Performance measures Our technology uses three measures of process stability and controller performance:
- time-weighted average deviation from set point (for controller PVs) or from medium-term average value (any analogue value);
- time-weighted average rate-of-change (any analogue value including controller PVs and controller outputs);
- time-weighted average amplitude (any analogue value including controller PVs and controller outputs).
Implementation The algorithms used to derive these measures can be implemented using the calculation and dynamic functions provided by most digital plant control systems and SCADA software packages.
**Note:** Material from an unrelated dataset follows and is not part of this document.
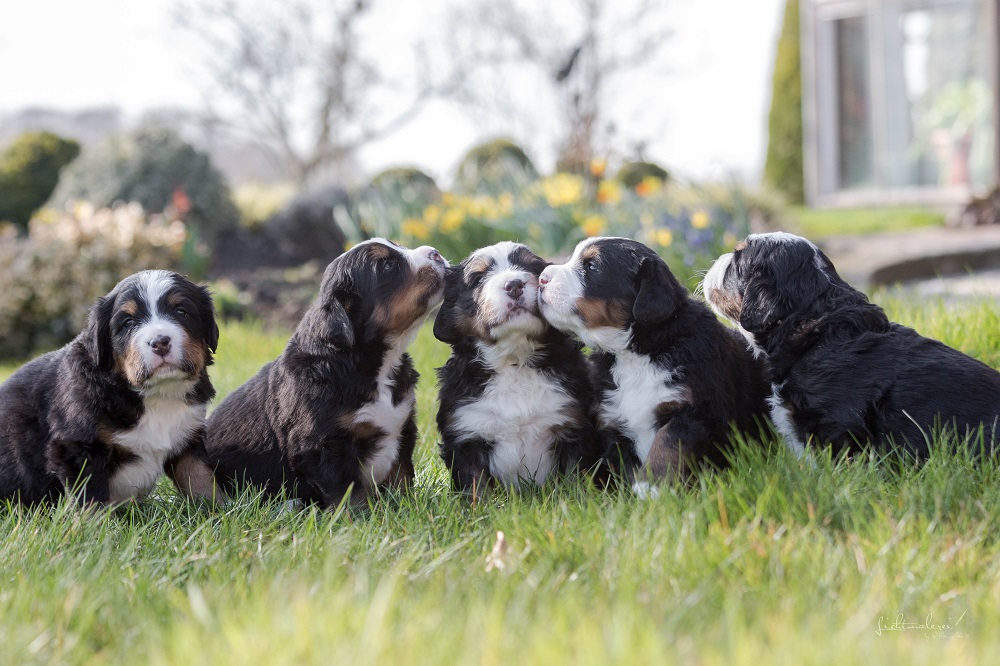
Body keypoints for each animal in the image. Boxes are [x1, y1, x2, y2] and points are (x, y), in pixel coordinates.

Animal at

The results can be monitored using a ‘traffic lights’ type of display (green = normal, yellow = deteriorating, red = unacceptable) and can be analysed using trend graphs.
Data compression As these measures relate to stability and performance in the medium to long term, the results need only be transmitted to the remote monitoring location at a relatively low frequency, typically every 1 – 10 minutes. The data compression implicit in the algorithms is useful where bandwidth is restricted.
System requirements Real Time's stability and performance monitoring algorithms can be installed on any plant control or real-time monitoring system that supports basic arithmetic and dynamic operations. For remote monitoring, a means of transmitting the algorithm results for display, historisation and trending is also required. (The example on this sheet was created using the DeltaV distributed control system and DeltaV Web Server.)